Le Fonds Monétaire International (FMI) a confirmé, ce mardi, avoir tenu des discussions approfondies avec les autorités sénégalaises au sujet de la dette publique du pays, tout en précisant le rôle consultatif de l’institution. Cette mise au point intervient dans un contexte tendu, marqué par les récentes déclarations du Premier ministre Ousmane Sonko, qui ont provoqué une onde de choc sur les marchés financiers.
Lors d’une sortie remarquée lundi, Ousmane Sonko avait accusé le FMI d’exercer des pressions sur le Sénégal afin d’imposer une restructuration de la dette nationale. Il avait alors affirmé que son gouvernement « n’accepterait pas » une telle mesure, jugée contraire à la souveraineté économique du pays. Cette déclaration a immédiatement eu un impact sur les marchés : les obligations internationales du Sénégal ont enregistré une forte baisse, témoignant de la nervosité des investisseurs face à la situation budgétaire du pays et à la tension entre Dakar et ses partenaires financiers.
En réponse, un porte-parole du FMI, cité par l’agence Reuters, a tenu à clarifier la nature des échanges menés avec les autorités sénégalaises. « La discussion des choix de politiques auxquels le Sénégal est confronté fait partie du rôle du Fonds, qui est d’offrir une analyse et des conseils d’experts à l’examen du gouvernement », a-t-il expliqué.

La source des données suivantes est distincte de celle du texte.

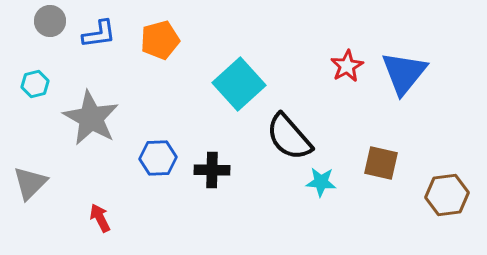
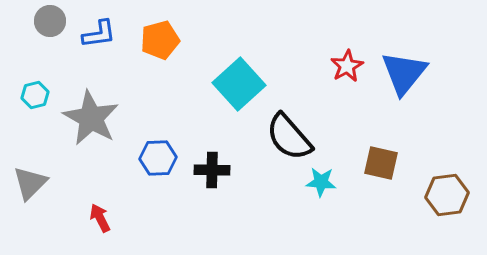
cyan hexagon: moved 11 px down
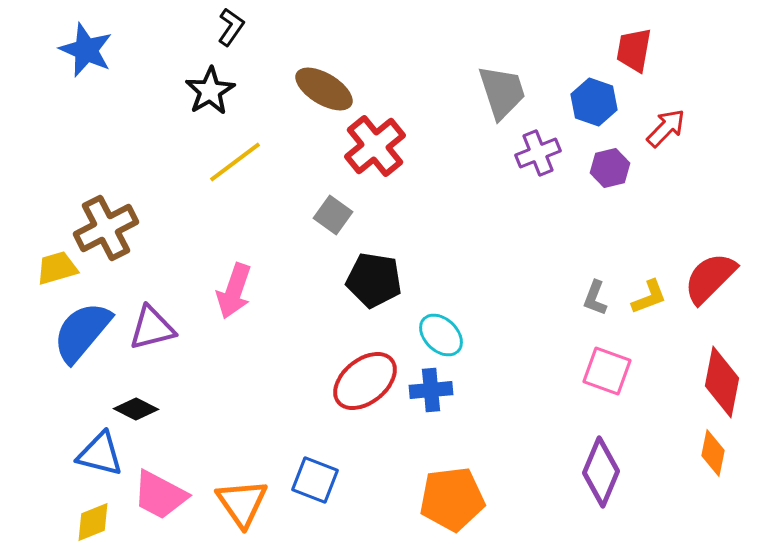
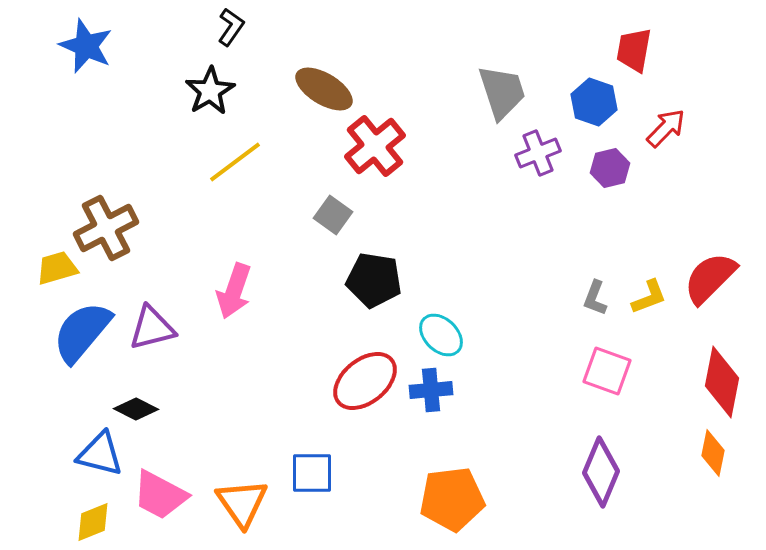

Selon lui, le FMI ne cherche pas à imposer une ligne de conduite, mais à accompagner le pays dans l’évaluation de ses options économiques et budgétaires.
Le représentant du Fonds a par ailleurs insisté sur le respect du principe de souveraineté nationale. « Le choix et la nature spécifique des opérations de dette, et l’opportunité de chercher à restructurer des obligations de dette, demeurent une décision souveraine », a-t-il souligné, prenant soin de dissiper toute impression d’ingérence.

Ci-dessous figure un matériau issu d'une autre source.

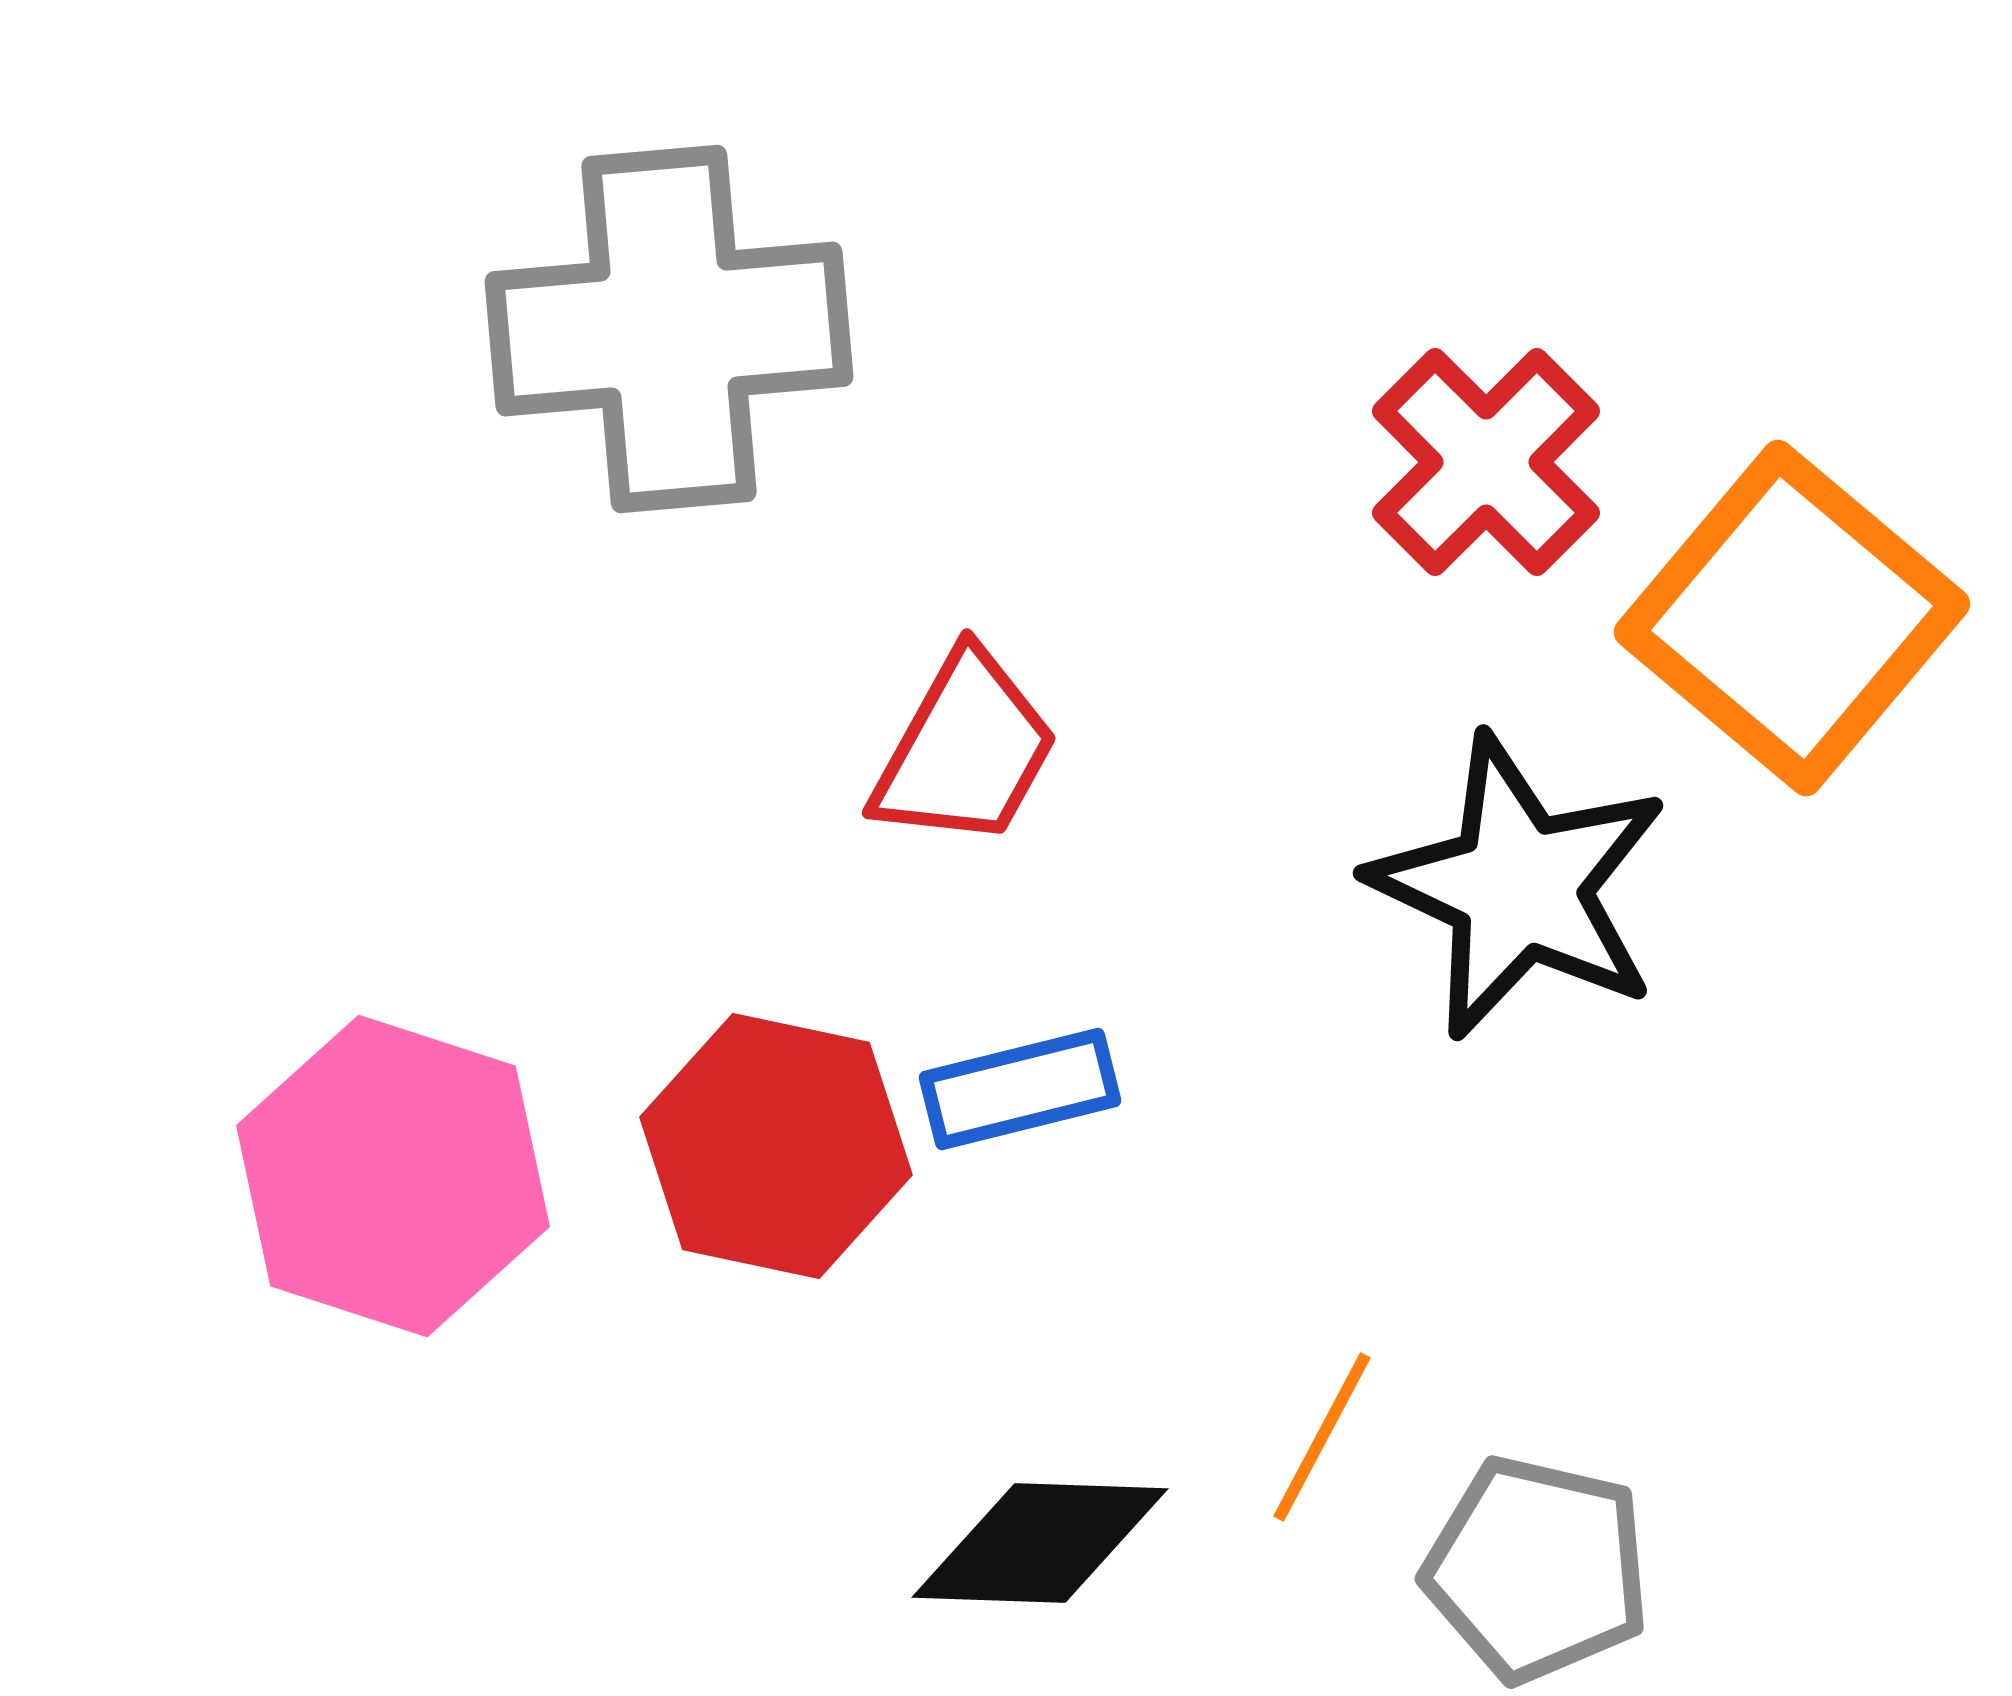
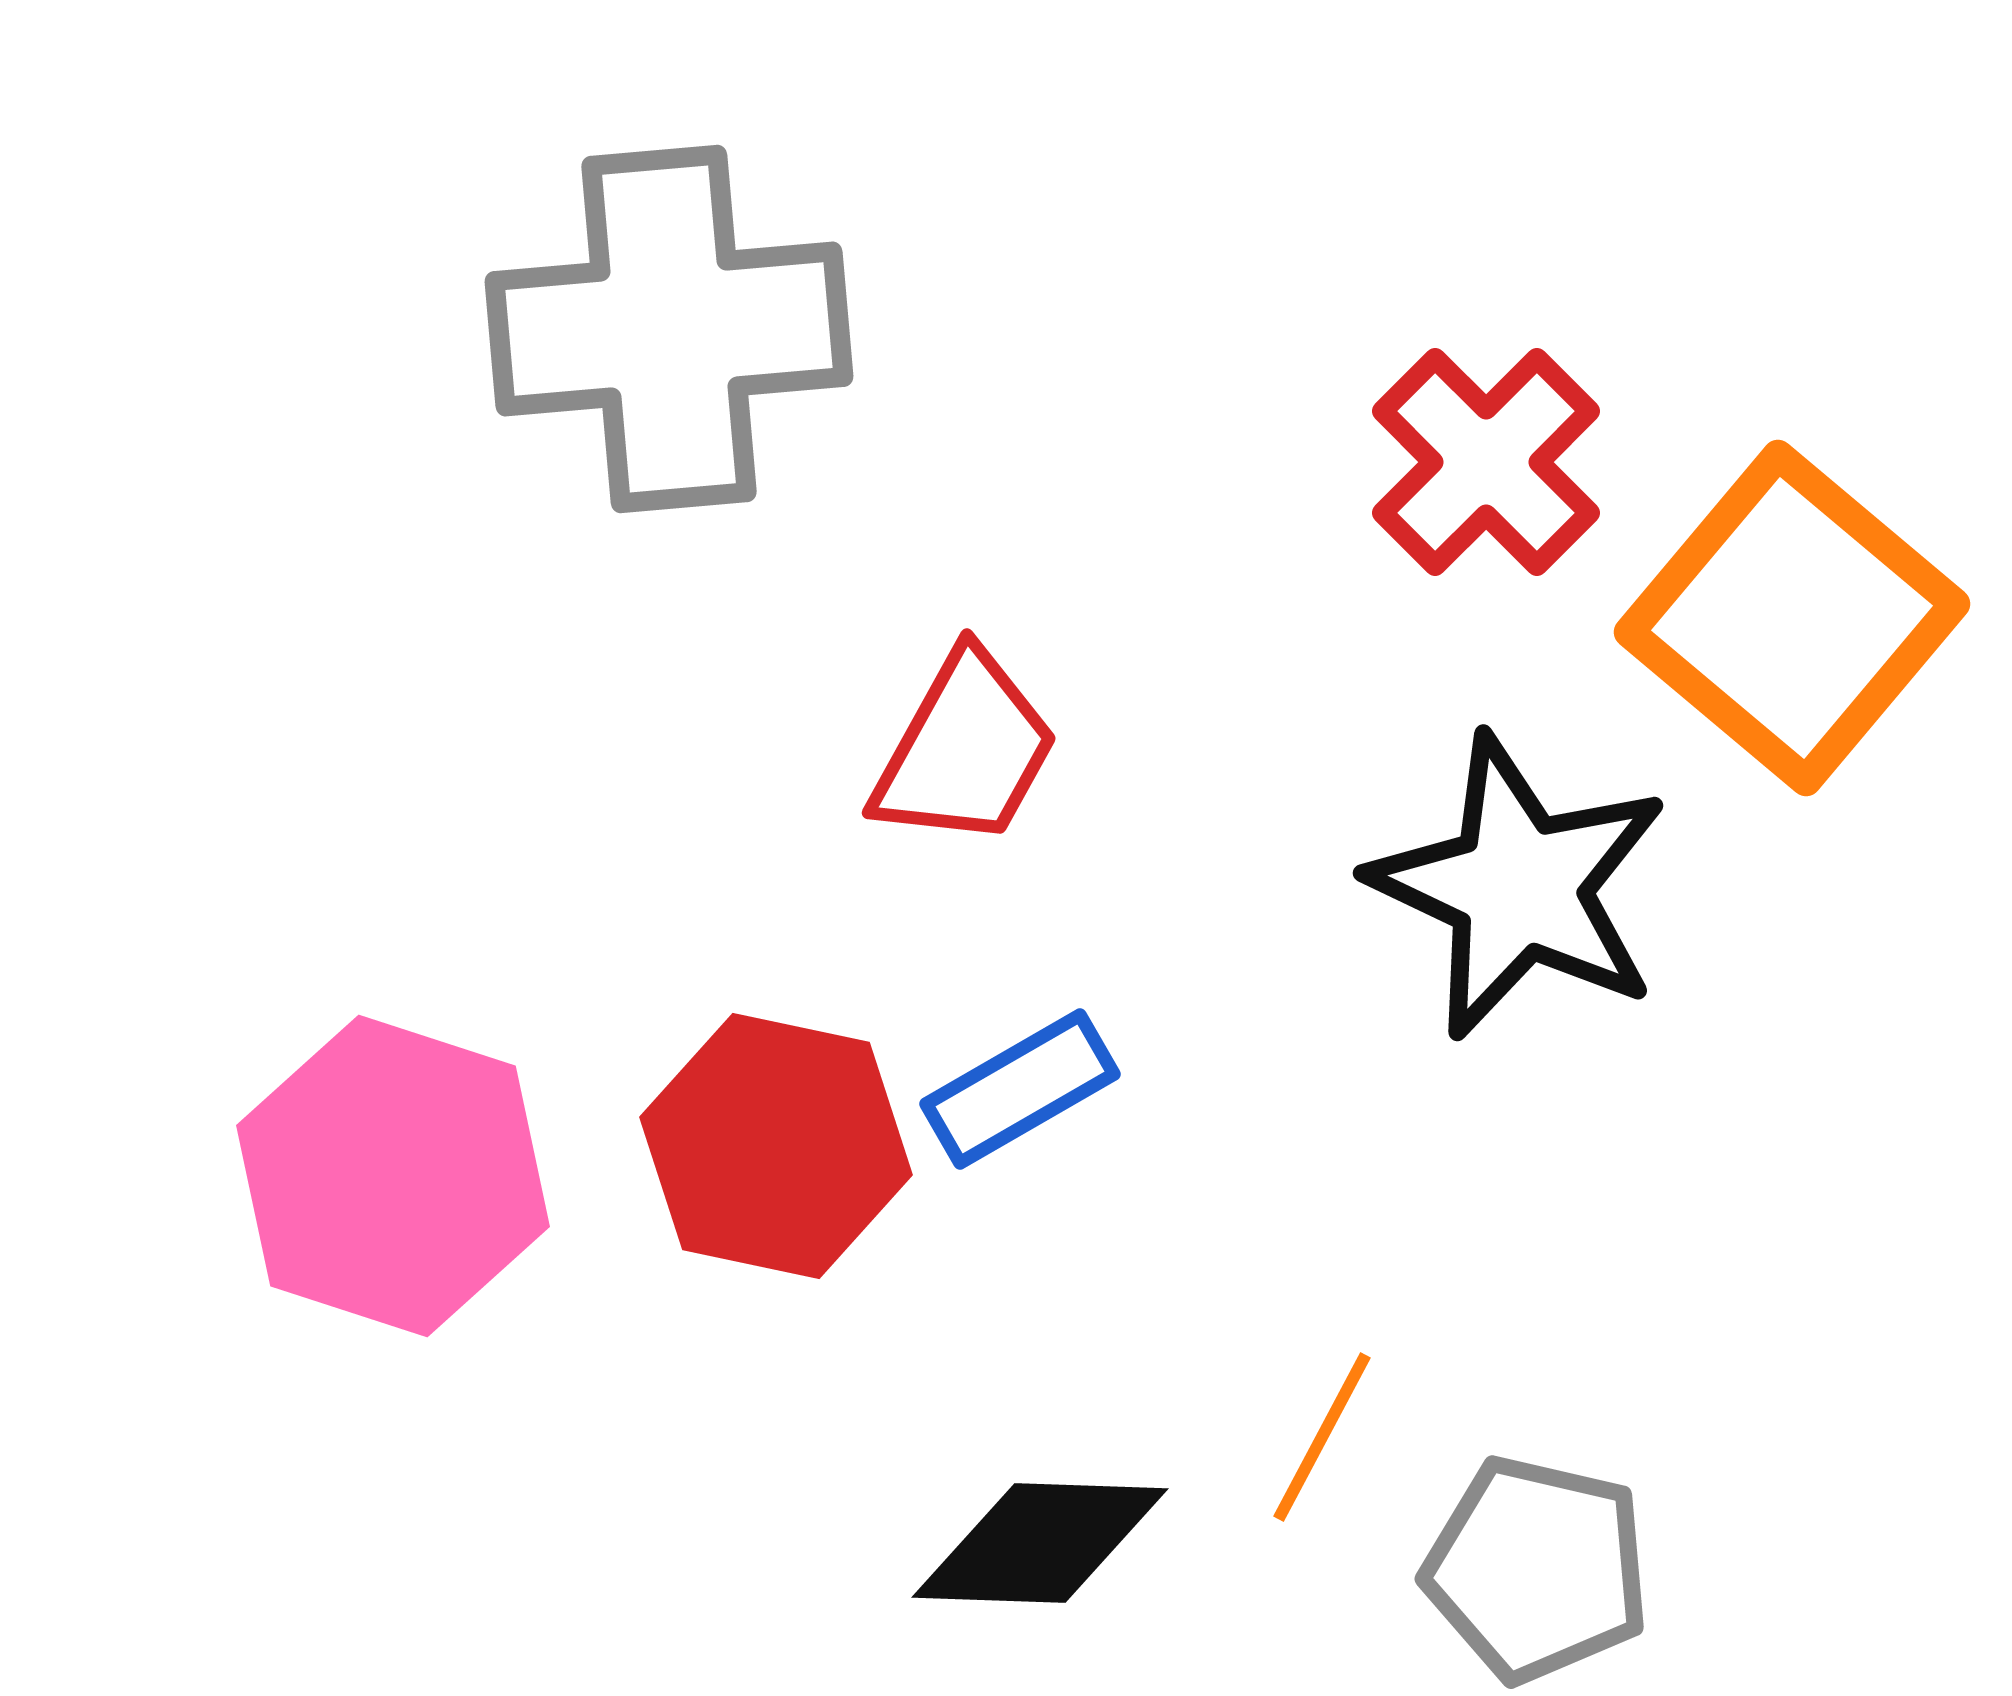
blue rectangle: rotated 16 degrees counterclockwise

La mission du FMI, qui s’est achevée la semaine dernière à Dakar, n’a pas débouché sur un accord concernant un nouveau programme de financement. Cette absence de consensus reflète les divergences persistantes autour de la gestion de la dette publique sénégalaise et des mesures d’ajustement budgétaire jugées nécessaires par l’institution de Bretton Woods.

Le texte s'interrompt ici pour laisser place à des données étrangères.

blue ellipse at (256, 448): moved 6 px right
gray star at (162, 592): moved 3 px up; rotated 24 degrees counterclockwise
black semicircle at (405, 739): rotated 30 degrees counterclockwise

Pour rappel, le précédent programme de 1,8 milliard de dollars avait été suspendu en 2024 après la révélation de dettes cachées, dont le montant est désormais estimé à plus de 11 milliards de dollars. Ce scandale avait ébranlé la crédibilité financière du pays et provoqué une dégradation de sa note souveraine.
Aujourd’hui, alors que le Sénégal tente de restaurer la confiance des investisseurs et de stabiliser ses finances publiques, la relation avec le FMI s’annonce décisive. Entre la volonté affichée d’affirmer son indépendance économique et la nécessité de sécuriser de nouveaux financements, le gouvernement d’Ousmane Sonko se retrouve face à un exercice d’équilibre délicat.